STEEMIT vs YouTube: Analysis Of My Introduce Yourself Post

in #steemit7 years ago (edited)

steemit vs youtube.png

As many of you know, I have a YouTube channel called Shayne, the Independent Optimist. I spent a long time working that channel to see if something would come of it. And I got some decent results. Not great, but ok.

And as all of you know, I have this Steemit channel @shayne (which you should follow if you haven't already!) My results on Steemit have been much more dramatic.

I thought I'd take a moment to to compare the statistics of the Introduce Yourself post I did yesterday against the video for the Introduce Yourself post on YouTube.

This will also take into account the general statistics of the YouTube channel and this Steemit account.

The Introduce Yourself Post vs YouTube video

Here are the video stats from YouTube:
Screenshot (64).png

We've got

  • 67 views
  • 13 comments
  • 5 upvotes
  • 1 downvote

These are the stats from the Steemit post:
Screenshot (66).png

We've got:

  • 102 views
  • 55 comments
  • 101 upvotes
  • 0 downvotes

Monetization

I don't monetize my YouTube videos, in part because it's not really worth it any more, and also in part because I don't want to become dependent on a revenue stream that can easily be removed if someone disagrees with the content of my postings. The way that I have monetized my YouTube videos is by posting them here, on Steemit. That's the best way that I've found to make money

Even if I had my channel monetized for ads on YouTube, the RPM (revenue per thousand views) would be so low that we would be looking at fractions of a penny for that video. And besides that, YouTube has been blocking low view channels from serving ads in the first place.

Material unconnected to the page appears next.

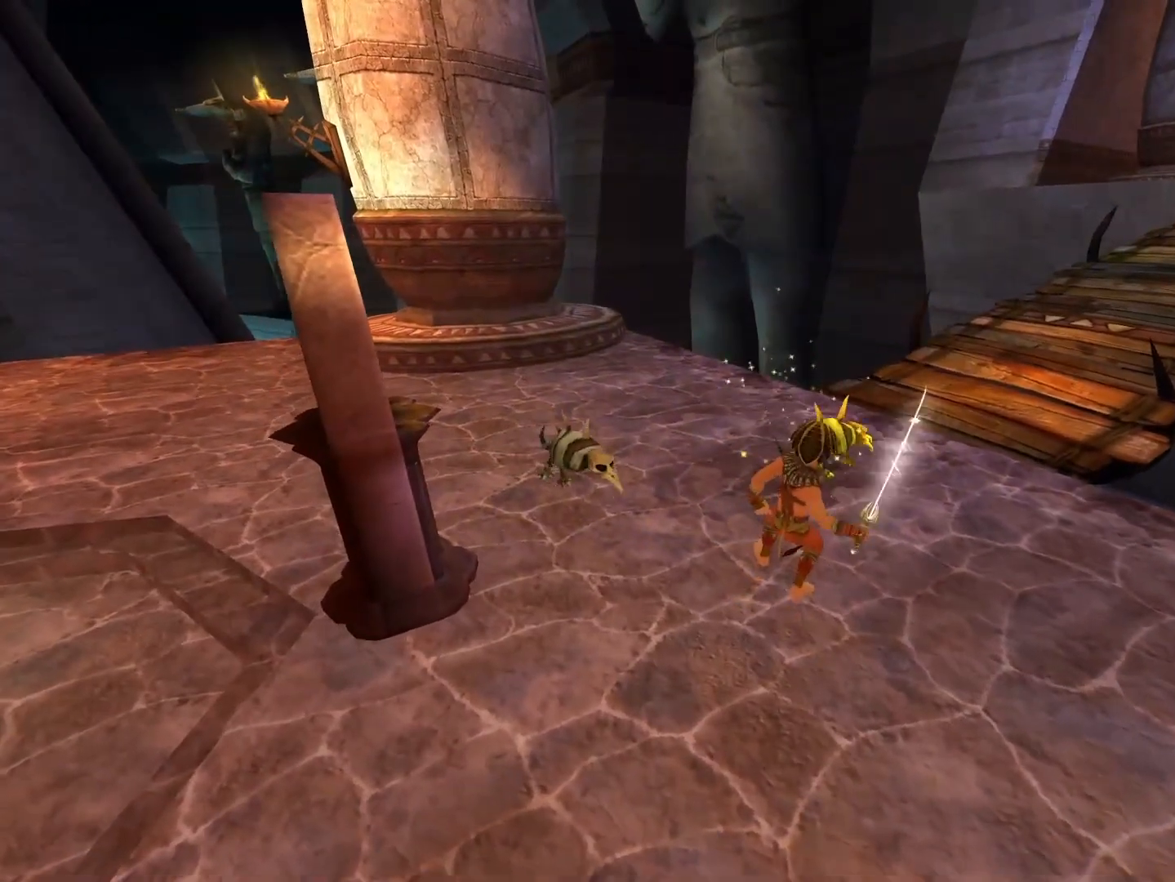
{"buttons": [], "left_stick": "center", "right_stick": "up", "events": [[50, "right_stick", "up-left"], [250, "right_stick", "up"]]}
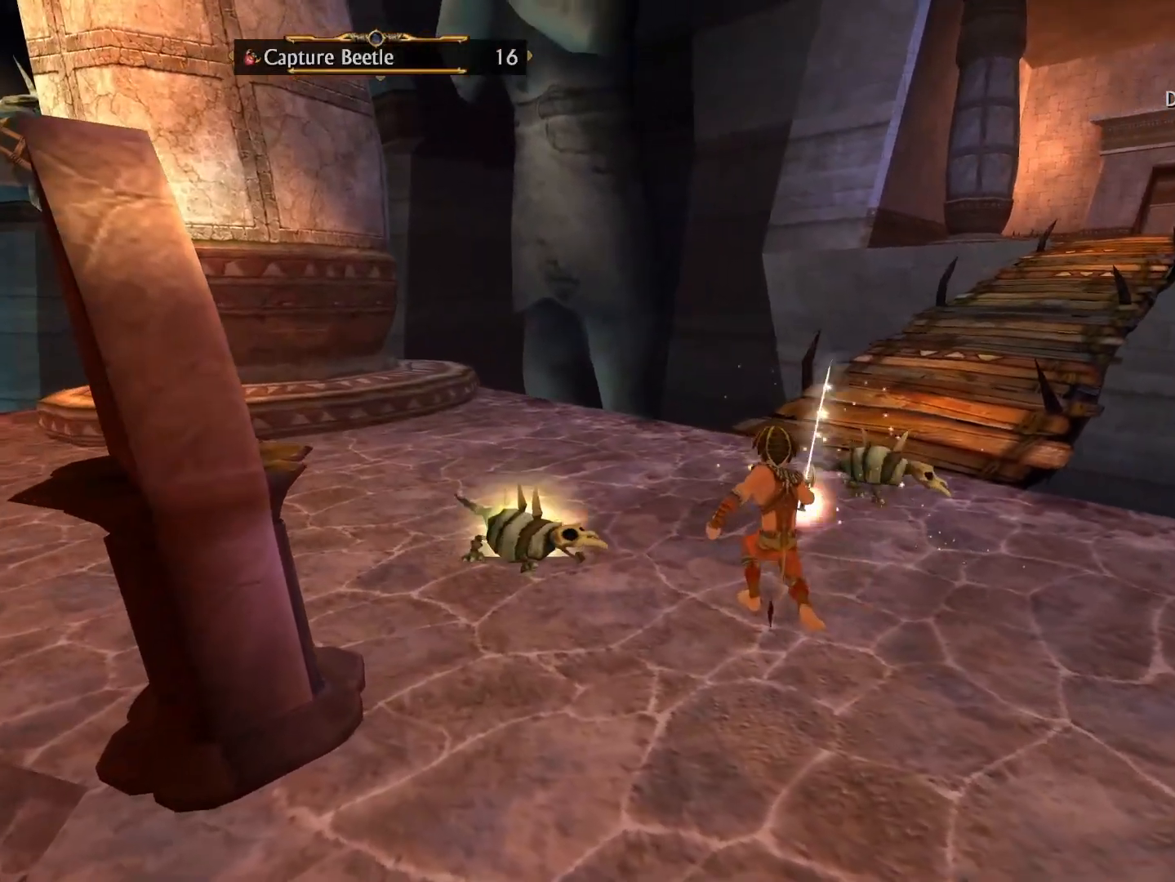
{"buttons": [], "left_stick": "right", "right_stick": "center", "events": [[67, "right_stick", "up-right"], [250, "right_stick", "down-right"], [383, "left_stick", "right"], [417, "right_stick", "center"]]}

Compare this to the $46.75 and rising that the post has garnered here on Steemit, and there is really no comparison... at all. Like, this is laughable, people...

Seriously.

Channel Comparison

This is what my YouTube Channel looks like:
Screenshot (68).png

Now, 6,860 subscribers is not a laughable number. But for that amount of subscribers, an average of 350 views per video is not good.

And the Estimated Monetization number is based on potential ad revenue -- which I don't use -- but it's also an anual, which means yearly.

So that's a potential high of $116 per year on YouTube with 86 videos.

For comparison, here's the pending amount for my Steemit account according to the SteemViz Pending Payout Calculator tool by @ausbitbank:
Screenshot (69).png

So my Steemit pending earnings for this week alone vastly outperform the potential earnings on YouTube, at the high end, for an entire year.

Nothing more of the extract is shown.